Question about deadlock

  • Hello DBAs,

    I am facing some deadlock issue and after investigation from trace flag capture, found the processes involved. Both processes are running update but based on the parameter which defines different targets ( for eg. One update works on condition "where column1 = 'abc'" and other one on "where column1 = 'def'").

    First Question here is if the target set of update are different still how can deadlock happen across processes ? There's no "begin tran" written in any processes so update statement should be treated as single statement inside the procedure, right ?

    Resource list shows like this:

    <pagelock fileid="3" pageid="65985" dbid="11" subresource="FULL" objectname="dbname.dbo.tablecustom" id="lockid4e3e78936" mode="U" associatedObjectid="24132524677638">

    <pagelock fileid="3" pageid="256937" dbid="11" subresource="FULL" objectname="dbname.dbo.tablecustom" id="lockidd0cfah3500" mode="U" associatedObjectid="24132524677638">

     

    Sexon question here is that what to make of it ? With just this information, can I get the data/records which was involved in deadlock ?

  • Ok. I was able to get the records in the involved page crating deadlock... What's the best way to handle page lock ?

    All I can think of is to forcing the update with rowlock. (Considering the where clause condition separating the target rows every time, I think it will be better option).

    What would u suggest ?

  • Thanks for the link Steve.
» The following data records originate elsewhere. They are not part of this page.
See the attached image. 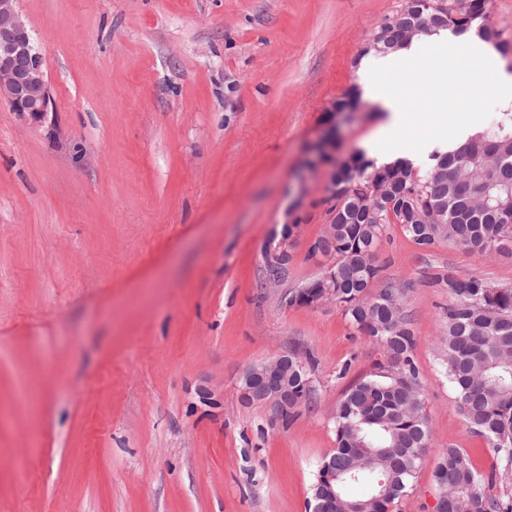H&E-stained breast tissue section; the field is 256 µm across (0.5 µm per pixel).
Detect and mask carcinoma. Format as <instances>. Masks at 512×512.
Segmentation results:
<instances>
[{"label": "carcinoma", "mask_w": 512, "mask_h": 512, "mask_svg": "<svg viewBox=\"0 0 512 512\" xmlns=\"http://www.w3.org/2000/svg\"><path fill=\"white\" fill-rule=\"evenodd\" d=\"M488 0H410L370 34L372 55L403 49L401 32L420 22L433 32H470L503 55L512 46L488 19ZM358 86L349 87L333 108L355 107ZM351 170L331 179L328 231L316 240L321 256L334 260L330 279H316L288 296L310 306L323 283L336 285L332 301L360 335L378 345L385 363L356 380L333 413L335 450L319 465L313 485V512H389L413 488L431 435L423 378L413 360L416 338L405 311L389 300V283L374 290L382 266L378 249L389 224L422 250L448 242L470 253L512 255V106L454 150L431 153L422 167L408 158L379 163L365 152L353 155ZM387 193L369 197L371 184ZM448 289V307L439 357L459 414L471 432L486 439L496 470L512 474V288H497L476 277L437 275ZM311 392L307 366L288 355V397L305 402ZM444 512H512V495L494 492L495 475L477 473L469 456L452 445L433 472Z\"/></svg>", "instance_id": "obj_1"}]
</instances>
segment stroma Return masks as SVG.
Segmentation results:
<instances>
[{
  "label": "stroma",
  "mask_w": 512,
  "mask_h": 512,
  "mask_svg": "<svg viewBox=\"0 0 512 512\" xmlns=\"http://www.w3.org/2000/svg\"><path fill=\"white\" fill-rule=\"evenodd\" d=\"M402 0H18L43 53L44 124L0 101V512H312L336 447L331 413L382 352L335 304L292 305L321 276L338 163L369 138L427 157L487 125L512 91L472 94L465 40L436 66L448 95L399 90L406 125L369 103L326 123L368 34ZM296 227L278 287L265 252ZM380 280L403 283L432 441L399 512H434L433 471L492 448L460 416L437 351L435 275L512 288V256L419 251L389 225ZM308 361L288 422L247 402L248 367Z\"/></svg>",
  "instance_id": "1"
}]
</instances>
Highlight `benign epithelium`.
I'll return each instance as SVG.
<instances>
[{"label":"benign epithelium","instance_id":"1","mask_svg":"<svg viewBox=\"0 0 512 512\" xmlns=\"http://www.w3.org/2000/svg\"><path fill=\"white\" fill-rule=\"evenodd\" d=\"M17 0H0V100L30 121L45 120L51 103L42 55L32 45L28 28L16 9ZM247 400L264 403L280 418L288 406V356L250 366L243 375Z\"/></svg>","mask_w":512,"mask_h":512}]
</instances>
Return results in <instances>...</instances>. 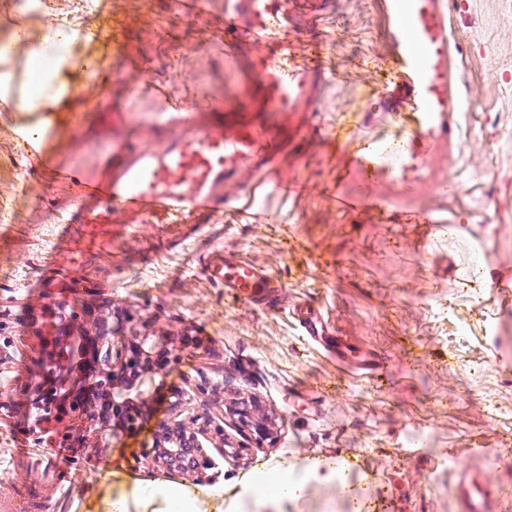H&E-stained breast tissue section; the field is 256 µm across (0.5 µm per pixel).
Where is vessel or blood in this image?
<instances>
[{
  "label": "vessel or blood",
  "instance_id": "1",
  "mask_svg": "<svg viewBox=\"0 0 512 512\" xmlns=\"http://www.w3.org/2000/svg\"><path fill=\"white\" fill-rule=\"evenodd\" d=\"M174 5L178 15L192 22L211 15L210 0H174ZM381 6L388 20L393 69L387 99L405 112L408 128L402 154L413 160L438 150L462 105L458 88L464 78L453 73L450 56L453 4L382 0ZM216 31L228 59L247 53L255 86L189 103L163 88L146 90L139 76L120 74L124 101L149 94L154 119L127 132L123 107H113L105 124L113 132L112 146L103 152L96 174L45 165L43 176L69 191L60 218L69 233L56 248L57 258L76 251L104 252L116 224L132 231L145 224L201 229L233 203L231 188L252 196L264 187V175L276 168L286 144L271 124L247 118L246 113L256 94L266 111L295 110L312 78L309 63L295 60L304 39L292 24L291 0H234ZM354 160L365 175L355 202H376L375 179L381 174L391 176L405 194L418 190L408 168L392 163L384 142L364 146ZM204 269L234 298L259 302L280 286L264 269L234 256L205 262ZM299 329L338 363H351L357 375L371 378L378 371L371 354L348 358L343 339L324 321L303 319ZM499 492L479 471L462 470L456 485L458 512H497Z\"/></svg>",
  "mask_w": 512,
  "mask_h": 512
}]
</instances>
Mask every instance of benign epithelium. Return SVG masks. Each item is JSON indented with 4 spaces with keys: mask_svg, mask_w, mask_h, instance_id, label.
<instances>
[{
    "mask_svg": "<svg viewBox=\"0 0 512 512\" xmlns=\"http://www.w3.org/2000/svg\"><path fill=\"white\" fill-rule=\"evenodd\" d=\"M49 333L39 370L27 388L35 439L43 441L42 425L60 418L80 421L75 432L59 440L72 447L105 448L118 432L136 429L149 406L146 380L156 373L157 340L149 332V321L136 329L131 318L107 308L87 313L79 324L74 308L64 300L55 304ZM170 407L171 416L156 424L152 445L143 450L154 467L201 480L213 469L207 445L224 458L239 457L242 448L230 445L210 411H189L185 391L171 393ZM229 412L242 425L253 427L259 438L268 436L265 426L253 422L251 403L241 401Z\"/></svg>",
    "mask_w": 512,
    "mask_h": 512,
    "instance_id": "obj_1",
    "label": "benign epithelium"
}]
</instances>
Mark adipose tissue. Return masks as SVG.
<instances>
[{
	"label": "adipose tissue",
	"mask_w": 512,
	"mask_h": 512,
	"mask_svg": "<svg viewBox=\"0 0 512 512\" xmlns=\"http://www.w3.org/2000/svg\"><path fill=\"white\" fill-rule=\"evenodd\" d=\"M63 31L57 20H49L41 38L40 46L30 54L24 71L36 75V82L24 81L19 87L10 82L0 83V91H17L26 101L27 111L54 112L73 96L67 76L75 65L93 67L94 59H77L72 51L61 49ZM210 501L208 512H224V496L208 490L189 491L174 485H159L135 481L132 495L113 497L106 512H201V501Z\"/></svg>",
	"instance_id": "obj_1"
}]
</instances>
Though I love Pinal and often enjoy visiting his blogs whenever get free time, I didn't find this particular blog helpful (maybe my naive mind missed something?). In my scenario, there's two different processes updating same table but with different condition in WHERE clause so definitely target data is different and I get the deadlock reason as the locks are at page level which may contain multiple records (associated with those attribute values used in WHERE condition in both processes).

    My question here is if we can force row lock hint to avoid deadlock ? Will it have a significant performance issue ?

    Or, is there any other way to handle it ?

    Is retry on deadlock event (using TRY...CATCH method) a good methodology ?

  • Does the table have an index with column1 in it, or preferably where column1 is the first column in an index?  If no, SQL would have to scan the table looking for rows that match, and that could easily cause a deadlock situation.

    SQL DBA,SQL Server MVP(07, 08, 09) A socialist is someone who will give you the shirt off *someone else's* back.

    • There's no index on the table. Will creating a cluster or non cluster index solve the issue ?
  • An index might help.

    I think your situation is similar to Pinal's, as in there are two processes that are colliding. If your update is really each updating one row, you should have blocking, not deadlocking, even on the same page. IIRC, the only reason this might cause an issue is with some update. If there are no indexes, I'm confused.

  • If there's no index at all, might as well make it a clus index on column1.  Yes, an index should help, since it will avoid scanning the whole table for every search for column1.

    SQL strongly prefers unique indexes.  Therefore, if the table has an identity column, add it to the end of the clus index so you can specify the index as unique.  That is, make the index on ( column1, $IDENTITY ) rather than on just ( column1 ).

    SQL DBA,SQL Server MVP(07, 08, 09) A socialist is someone who will give you the shirt off *someone else's* back.

  • Both the processes fire update statement to change status from Y to N based on column1 values. Process 1 updates for column1 = "ABC" & Process 2 for column1 = "DEF". The table has around 300000 records with 5 distinct values for that column1. There's no index on that table because of the nature of the table. Should we create a non clustered index on column1 to avoid deadlocks ? or a clustered index will be helpful ?

  • A clustered index would be the best chance to avoid deadlocks.  So there are roughly 60K rows for each column1 value?  And you want to change all of them in one UPDATE statement?  Hmm, that's gonna take long enough that it could cause some serious blocking no matter how it's done. but the clus index is still the best try.

    You may need to rebuild the table periodically if you see too much fragmentation on the table, but the clustering should mean blocks of whole pages are being removed which won't be a problem.

    SQL DBA,SQL Server MVP(07, 08, 09) A socialist is someone who will give you the shirt off *someone else's* back.